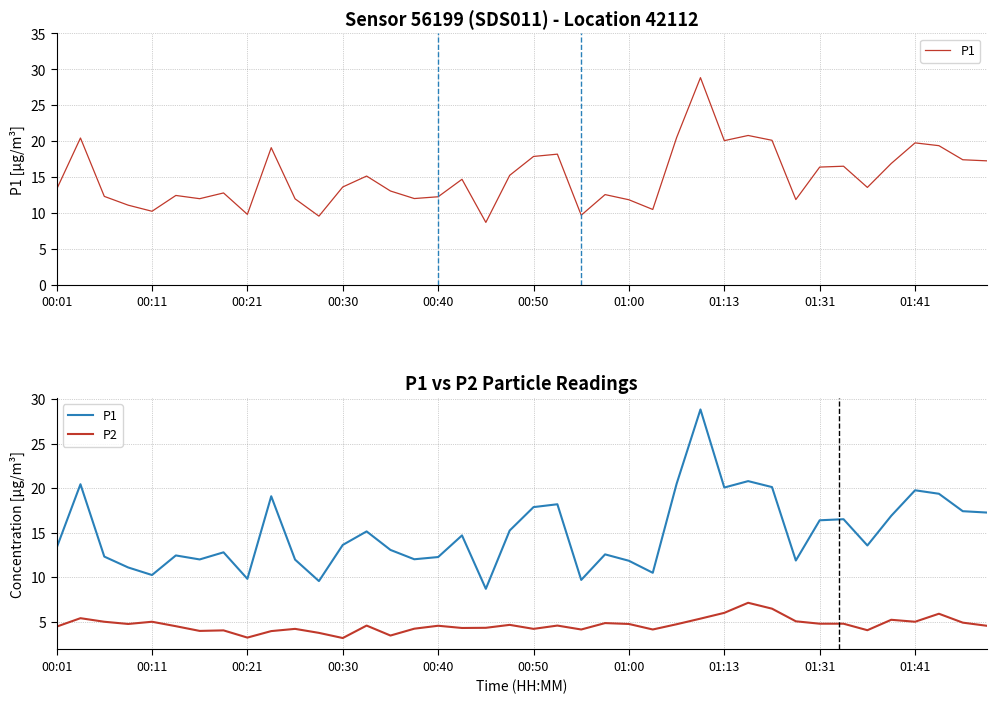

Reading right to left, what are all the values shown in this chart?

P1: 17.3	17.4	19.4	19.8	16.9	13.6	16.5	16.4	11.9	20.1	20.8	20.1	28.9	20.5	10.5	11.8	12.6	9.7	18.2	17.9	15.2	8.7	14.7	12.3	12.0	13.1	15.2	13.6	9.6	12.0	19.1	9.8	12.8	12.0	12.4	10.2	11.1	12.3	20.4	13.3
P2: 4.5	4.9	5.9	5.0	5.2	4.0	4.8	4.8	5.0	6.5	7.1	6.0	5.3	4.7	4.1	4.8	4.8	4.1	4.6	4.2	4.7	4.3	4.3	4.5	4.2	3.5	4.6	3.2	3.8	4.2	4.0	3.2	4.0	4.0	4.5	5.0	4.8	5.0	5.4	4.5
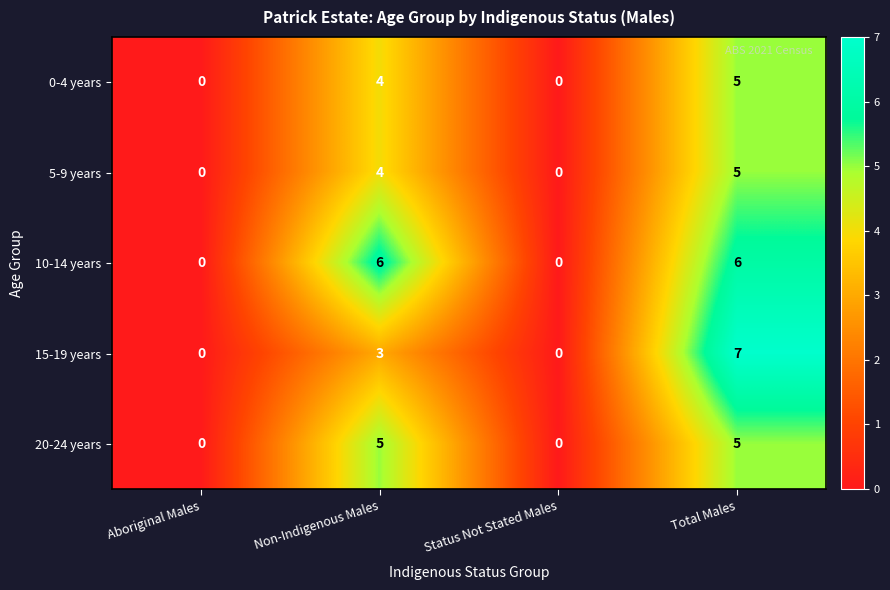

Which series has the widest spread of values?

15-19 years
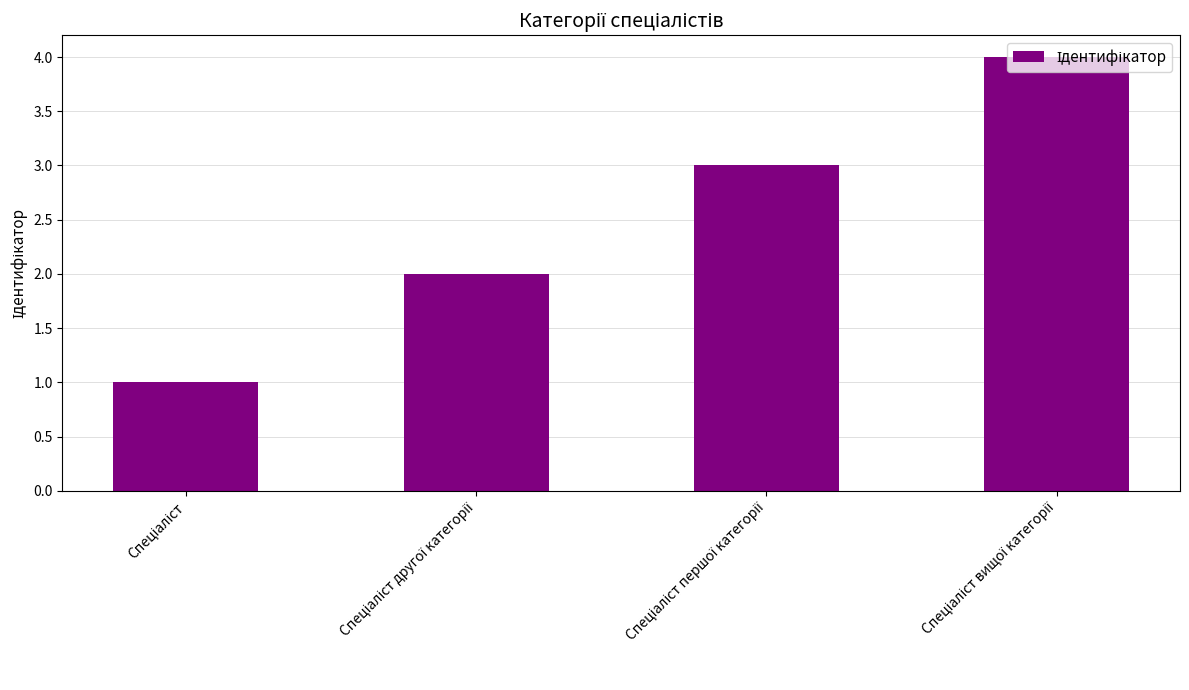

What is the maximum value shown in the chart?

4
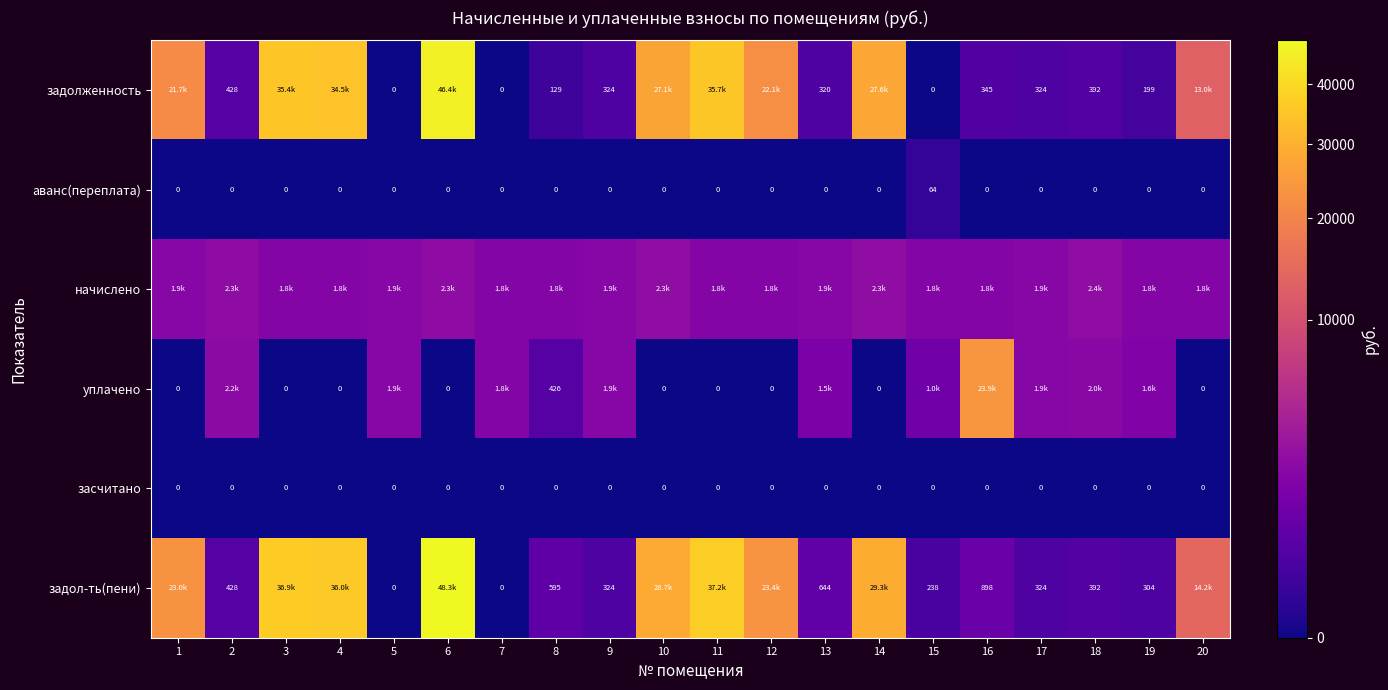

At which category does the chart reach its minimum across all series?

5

###

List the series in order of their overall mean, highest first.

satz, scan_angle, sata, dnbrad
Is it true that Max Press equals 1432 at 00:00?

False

###

__Task objective__:
Find every line in the listing that contains the string "values" and copy each of those lines out in full. Case counts.

__Response to this exercise__:
Reading right to left, what are all the values shown in this chart?
Which series has the widest spread of values?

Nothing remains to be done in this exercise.